— start of Input records —
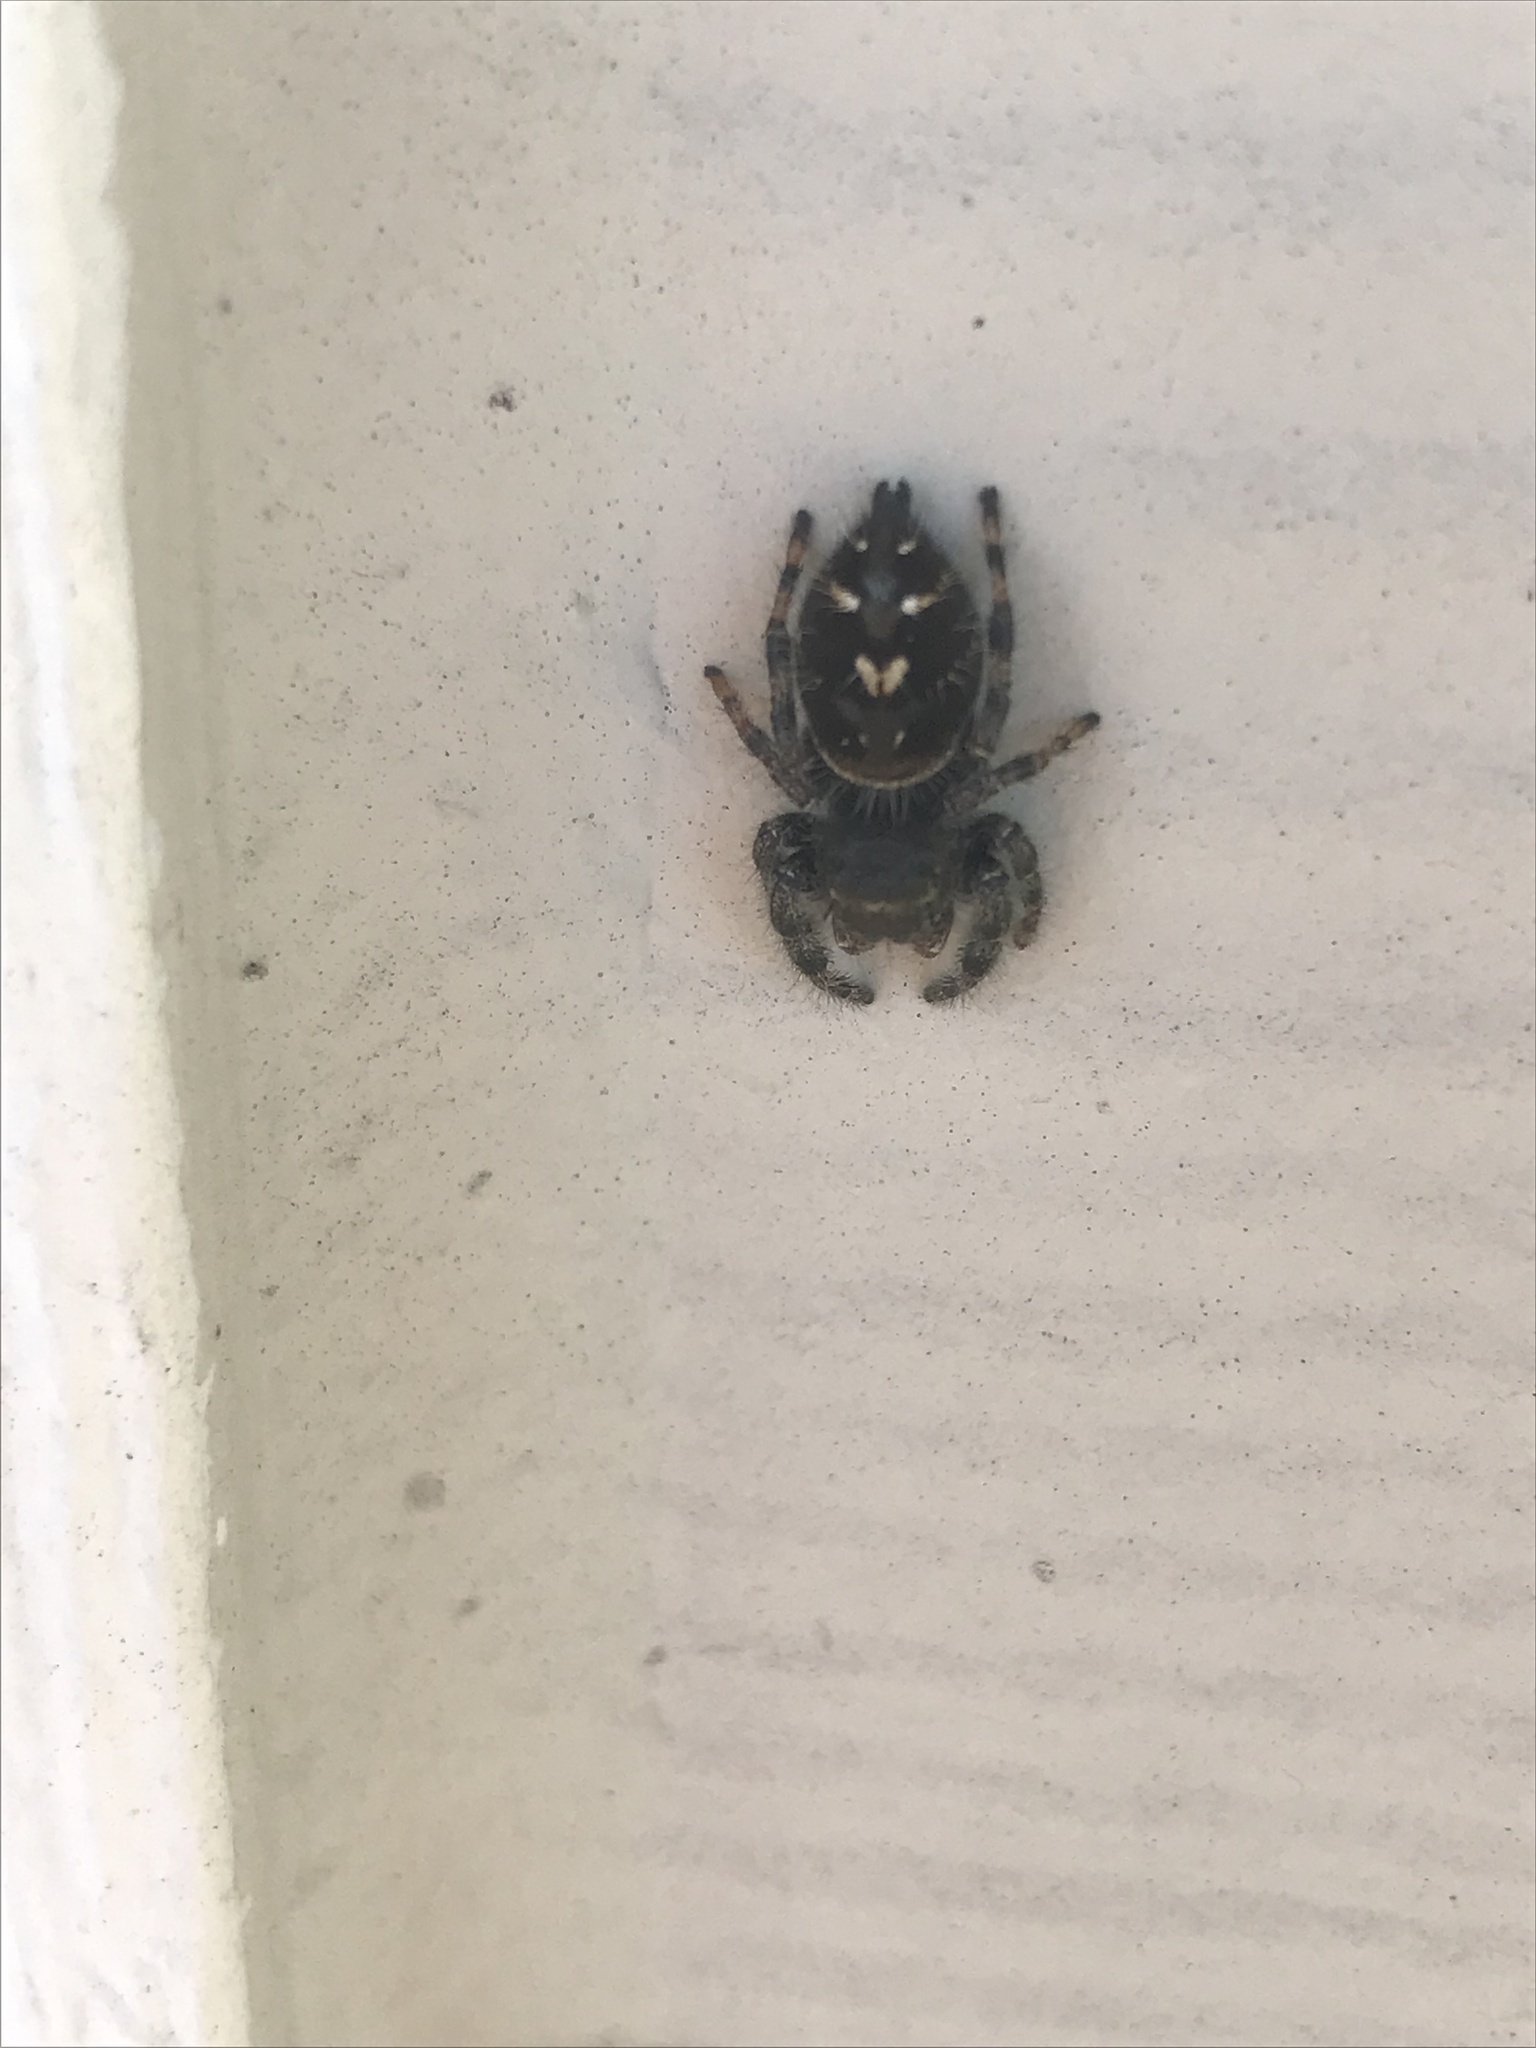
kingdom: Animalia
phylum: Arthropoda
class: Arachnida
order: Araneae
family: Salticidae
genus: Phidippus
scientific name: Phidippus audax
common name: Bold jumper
— end of Input records —
* **Required task**
Can you write out the naming lines for each item above, from kingdom through common name, word for word, and leave the pictures out?

* **Exercise response**
kingdom: Animalia
phylum: Arthropoda
class: Arachnida
order: Araneae
family: Salticidae
genus: Phidippus
scientific name: Phidippus audax
common name: Bold jumper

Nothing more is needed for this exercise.